一般的に、他企業との関係強化を望んだり、資金繰りがうまくいかなかったりするときに、この方法が選択されます。自社と友好関係にある企業に株式を売却することによって、敵対的買収をさけることができます。
具体的には、両社が資本・業務提携し、ソフトバンクがLINEモバイルの株式51%を取得、2019年3月に契約が締結され、増資実行は2019年4月となります。

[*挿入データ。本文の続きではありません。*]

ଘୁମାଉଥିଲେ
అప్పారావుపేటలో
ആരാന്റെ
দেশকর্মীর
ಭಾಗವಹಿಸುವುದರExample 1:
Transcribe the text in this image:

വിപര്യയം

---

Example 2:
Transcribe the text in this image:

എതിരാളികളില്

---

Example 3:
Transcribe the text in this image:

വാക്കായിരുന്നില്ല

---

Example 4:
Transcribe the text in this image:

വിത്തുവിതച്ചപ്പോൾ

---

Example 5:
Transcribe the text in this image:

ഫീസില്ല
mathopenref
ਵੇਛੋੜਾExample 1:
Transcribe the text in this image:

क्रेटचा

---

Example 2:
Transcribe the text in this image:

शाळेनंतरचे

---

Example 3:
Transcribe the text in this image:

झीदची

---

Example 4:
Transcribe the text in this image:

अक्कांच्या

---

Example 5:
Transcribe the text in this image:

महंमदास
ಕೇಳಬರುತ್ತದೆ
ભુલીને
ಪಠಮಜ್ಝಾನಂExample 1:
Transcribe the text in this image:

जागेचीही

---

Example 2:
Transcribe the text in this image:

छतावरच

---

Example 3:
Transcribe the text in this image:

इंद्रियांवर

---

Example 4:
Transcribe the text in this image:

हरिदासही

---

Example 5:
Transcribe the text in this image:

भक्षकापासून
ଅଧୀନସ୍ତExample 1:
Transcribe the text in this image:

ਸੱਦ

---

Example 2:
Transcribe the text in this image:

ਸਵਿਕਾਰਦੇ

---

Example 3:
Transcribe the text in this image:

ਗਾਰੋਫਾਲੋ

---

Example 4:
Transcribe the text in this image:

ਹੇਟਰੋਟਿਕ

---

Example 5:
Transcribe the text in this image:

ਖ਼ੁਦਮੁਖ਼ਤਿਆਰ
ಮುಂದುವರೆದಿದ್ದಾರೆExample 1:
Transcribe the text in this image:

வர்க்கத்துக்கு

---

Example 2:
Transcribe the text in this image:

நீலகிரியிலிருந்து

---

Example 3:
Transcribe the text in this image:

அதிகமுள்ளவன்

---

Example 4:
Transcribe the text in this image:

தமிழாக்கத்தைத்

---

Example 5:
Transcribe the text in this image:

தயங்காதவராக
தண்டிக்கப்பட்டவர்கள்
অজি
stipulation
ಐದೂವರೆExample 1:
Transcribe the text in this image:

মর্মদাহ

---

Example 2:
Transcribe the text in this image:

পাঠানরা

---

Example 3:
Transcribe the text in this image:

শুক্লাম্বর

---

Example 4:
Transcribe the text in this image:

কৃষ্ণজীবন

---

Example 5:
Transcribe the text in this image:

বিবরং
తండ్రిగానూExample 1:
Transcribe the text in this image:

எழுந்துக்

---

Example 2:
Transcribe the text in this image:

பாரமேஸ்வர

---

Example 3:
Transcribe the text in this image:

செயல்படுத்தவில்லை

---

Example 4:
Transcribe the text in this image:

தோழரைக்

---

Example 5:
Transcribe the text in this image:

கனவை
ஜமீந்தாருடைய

表面的には、資本・業務提携といいますが、実質上は、ソフトバンクにおけるLINEモバイルの買収です。この買収によって、LINEモバイルはソフトバンクの傘下に入ります。
株式の過半数以上を取得すると、役員の選任、役員の報酬額の決定などを行うことが可能です。
第3者割当増資は、発行する新株式の数・設定する株価・引受先によっては、株価を下げてしまう恐れがあります。

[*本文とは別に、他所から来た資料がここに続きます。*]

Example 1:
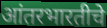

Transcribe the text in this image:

आंतरभारतीचे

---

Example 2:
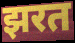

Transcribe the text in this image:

झरत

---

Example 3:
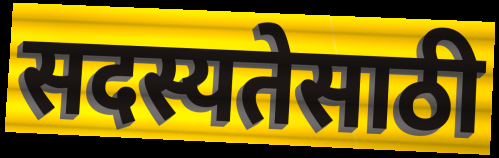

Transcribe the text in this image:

सदस्यतेसाठी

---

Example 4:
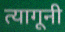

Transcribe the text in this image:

त्यागूनी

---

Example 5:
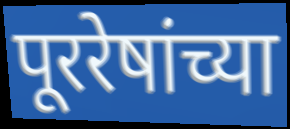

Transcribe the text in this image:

पूररेषांच्याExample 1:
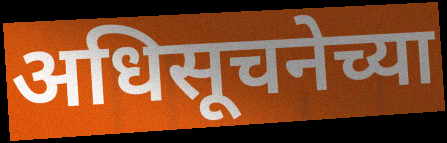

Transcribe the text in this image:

अधिसूचनेच्या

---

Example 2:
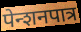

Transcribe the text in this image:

पेन्शनपात्र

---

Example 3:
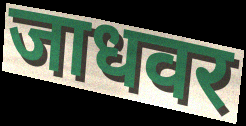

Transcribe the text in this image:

जाधवर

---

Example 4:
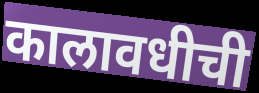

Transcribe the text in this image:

कालावधीची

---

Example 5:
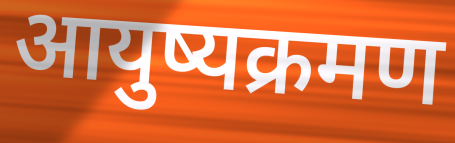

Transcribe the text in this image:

आयुष्यक्रमण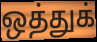
ஒத்துக்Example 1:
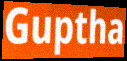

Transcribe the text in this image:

Guptha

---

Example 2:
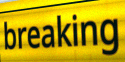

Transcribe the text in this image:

breaking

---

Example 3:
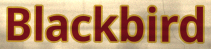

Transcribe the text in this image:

Blackbird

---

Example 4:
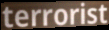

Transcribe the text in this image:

terrorist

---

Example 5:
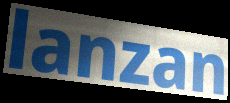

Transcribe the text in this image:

lanzanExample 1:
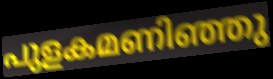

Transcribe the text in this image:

പുളകമണിഞ്ഞു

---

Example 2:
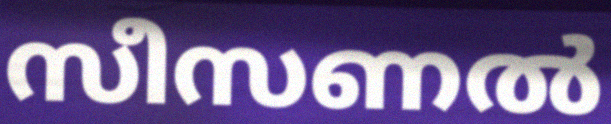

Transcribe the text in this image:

സീസണൽ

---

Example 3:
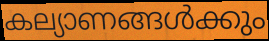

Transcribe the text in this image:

കല്യാണങ്ങൾക്കും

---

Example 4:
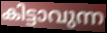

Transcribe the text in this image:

കിട്ടാവുന്ന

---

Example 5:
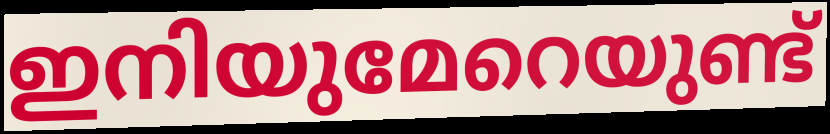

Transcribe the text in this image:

ഇനിയുമേറെയുണ്ട്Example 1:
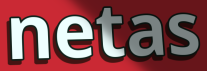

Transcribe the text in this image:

netas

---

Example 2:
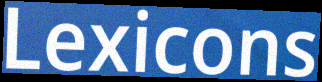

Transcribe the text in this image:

Lexicons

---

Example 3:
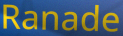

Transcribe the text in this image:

Ranade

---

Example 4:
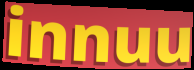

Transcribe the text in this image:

innuu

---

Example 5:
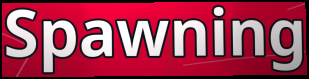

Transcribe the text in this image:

第3者割当増資のリスクを回避し、効率よくM&Aを進めていくためには、M&A仲介会社など専門家のサポートを受けながら進めることをおすすめします。
M&A総合研究所ではM&A専門のアドバイザーが専任で一括サポートをいたします。当社は完全成功報酬制(※譲渡企業のみ)となっております。
無料相談はお電話・Webより随時お受けしておりますので、M&Aをご検討の際はお気軽にご連絡ください。
4. LINEモバイル事業の今後の展開
今後、LINEモバイルで取り扱う端末が増える可能性は高くなります。また、ユーザーが店舗でのサポートを受けやすくなります。
格安スマートフォンは競争が激化しており、LINEモバイルはソフトバンクの支援を仰ぐことで生き残りをかけると考えられます。
LINEモバイルは、2016年に仮想移動体通信事業者(MVNO)として、サービスを開始しましたが、加入者数などのデータを明らかにしておらず、実態はまだあまりわかっていません。
5. まとめ
近年、外国企業を買収する日本企業が増えていますが、その規模の大きさ、対象の事業選定から見て、ソフトバンクグループのM&Aと日本企業のM&Aは、行動パターンを異にしています。
ソフトバンクグループのような、数年間に兆単位の巨額買収、投資を何度も繰り返す日本企業は他にはないといえます。
総じて、多くのLINEのM&AはクロスボーダーM&Aといえるでしょう。クロスボーダーM&Aは最近増加傾向にあり、件数だけでなく、買収金額も増加傾向にあります。
LINEの買収実績10選
- ライブドアへのM&A
- ファイブへのM&A
- ウィンクルへのM&A
- ウェブペイ・ホールディングスへのM&A
- GrayHashへのM&A
- 夢の街創造委員会へのM&A
- M.T.BurnへのM&A
- ADWAYS TECHNOLOGY VIETNAM JSCへのM&A
- LVCと野村ホールディングスへのM&A
- マイナビバイトへのM&A
ソフトバンクのLINEモバイル買収におけるメリット
- 圧倒的な知名度に価値
- 家電量販店の即日受け渡しが可能
- 店舗数の増加
- 楽天モバイル対策
- 新規ユーザーの囲い込み
LINEモバイル買収手法「第3者割当増資」とは
- 特定の第3者に対して、新たに発行する株式や処分する自己株式を割り当てて、対価を得る方法である
- 一般的に、他企業との関係強化を望んだり、資金繰りがうまくいかなかったりするときに、この方法が選択されることが多い
- 時として敵対的買収をさけるために使われる
クロスボーダーM&Aは、50%以上が失敗しているといわれており、成功させるにはしっかりと対象企業を調査・検討し、戦略を練ることが重要です。
また、第3者割当増資では、発行する新株式の数・設定する株価・引受先によっては株価を下げてしまう恐れもあるため注意が必要です。